## AIM OF THE EXERCISE:
Going through the material below, output exactly the lines from the one containing "middle pip: (329, 276)" through the one containing "pinky tip: (269, 281)", and no pictures.

## RECORDS FOR THIS TASK:
>>>>

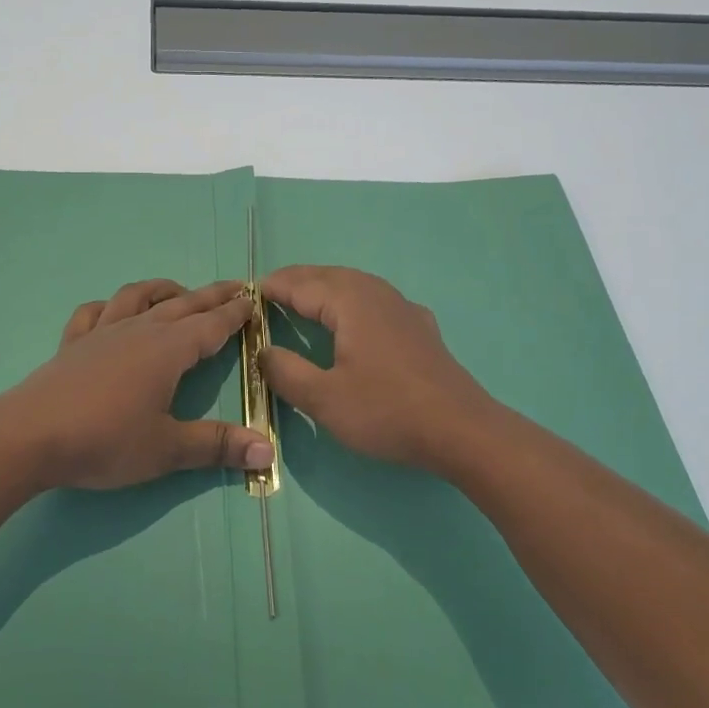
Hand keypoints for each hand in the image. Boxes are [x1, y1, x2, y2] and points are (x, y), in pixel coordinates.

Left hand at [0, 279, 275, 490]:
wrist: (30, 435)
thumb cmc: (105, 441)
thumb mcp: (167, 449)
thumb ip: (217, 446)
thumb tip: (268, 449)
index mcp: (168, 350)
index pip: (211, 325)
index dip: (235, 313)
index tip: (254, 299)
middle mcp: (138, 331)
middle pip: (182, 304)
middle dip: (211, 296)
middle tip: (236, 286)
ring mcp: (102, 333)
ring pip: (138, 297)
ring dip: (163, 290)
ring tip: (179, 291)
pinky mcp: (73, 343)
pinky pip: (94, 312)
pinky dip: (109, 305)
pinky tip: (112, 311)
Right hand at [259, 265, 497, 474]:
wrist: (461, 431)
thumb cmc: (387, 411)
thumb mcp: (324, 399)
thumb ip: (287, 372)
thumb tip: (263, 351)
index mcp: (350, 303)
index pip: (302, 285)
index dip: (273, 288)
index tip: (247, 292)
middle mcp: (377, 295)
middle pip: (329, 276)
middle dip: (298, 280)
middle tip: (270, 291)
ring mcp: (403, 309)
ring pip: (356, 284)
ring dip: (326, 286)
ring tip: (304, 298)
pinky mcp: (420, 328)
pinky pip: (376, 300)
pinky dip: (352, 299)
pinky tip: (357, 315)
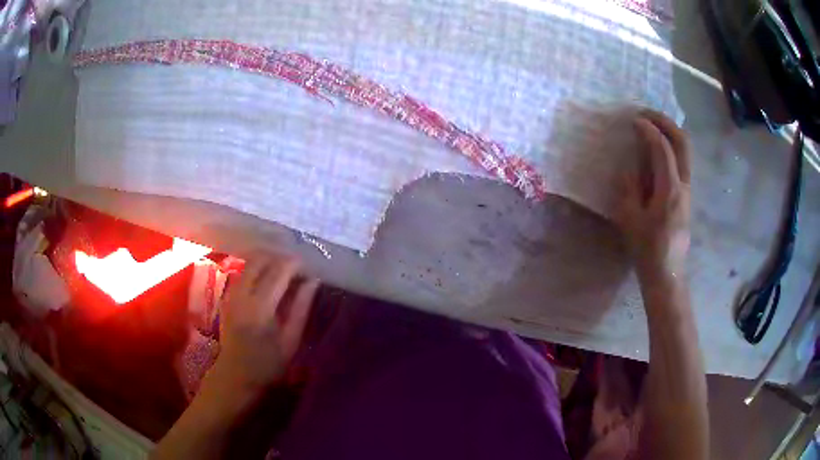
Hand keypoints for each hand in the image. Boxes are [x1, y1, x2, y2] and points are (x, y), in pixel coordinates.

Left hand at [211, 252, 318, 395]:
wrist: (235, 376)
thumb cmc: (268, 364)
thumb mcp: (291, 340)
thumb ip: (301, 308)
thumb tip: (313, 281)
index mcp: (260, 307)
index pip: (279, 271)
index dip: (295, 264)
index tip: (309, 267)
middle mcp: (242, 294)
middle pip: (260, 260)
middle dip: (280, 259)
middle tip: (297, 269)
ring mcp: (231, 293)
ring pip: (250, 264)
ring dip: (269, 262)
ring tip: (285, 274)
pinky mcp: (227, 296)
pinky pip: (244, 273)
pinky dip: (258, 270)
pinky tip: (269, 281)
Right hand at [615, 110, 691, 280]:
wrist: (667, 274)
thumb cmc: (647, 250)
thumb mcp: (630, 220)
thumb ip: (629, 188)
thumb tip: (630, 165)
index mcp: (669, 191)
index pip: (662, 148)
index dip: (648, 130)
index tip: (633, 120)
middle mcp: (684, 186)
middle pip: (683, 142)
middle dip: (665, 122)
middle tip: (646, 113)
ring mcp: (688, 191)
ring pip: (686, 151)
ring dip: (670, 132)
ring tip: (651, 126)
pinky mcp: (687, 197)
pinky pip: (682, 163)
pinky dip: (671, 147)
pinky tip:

<<<<

## OUTPUT OF THE EXERCISE:
middle pip: (329, 276)
middle dip: (298, 280)
middle tip: (270, 291)
ring mcp: (403, 309)
ring pip: (356, 284)
ring dip: (326, 286)
ring tip: (304, 298)
pinky mcp: (420, 328)
pinky pip: (376, 300)
pinky dip: (352, 299)
pinky tip: (357, 315)
Hand keypoints for each hand in the image. Boxes are [x1, y1, x2, y2] and points are (x, y), in pixel coordinates.

Left hand at [211, 252, 318, 395]:
wrist: (235, 376)
thumb cmc: (268, 364)
thumb mcp: (291, 340)
thumb ip: (301, 308)
thumb tip: (313, 281)
index mcp: (260, 307)
index pip: (279, 271)
index dip: (295, 264)
index tip: (309, 267)
middle mcp: (242, 294)
middle pip: (260, 260)
middle dip: (280, 259)
middle tip: (297, 269)
ring mcp: (231, 293)
ring pip: (250, 264)
ring dip: (269, 262)
ring tip: (285, 274)
pinky mcp: (227, 296)
pinky pip: (244, 273)
pinky dip: (258, 270)
pinky tip: (269, 281)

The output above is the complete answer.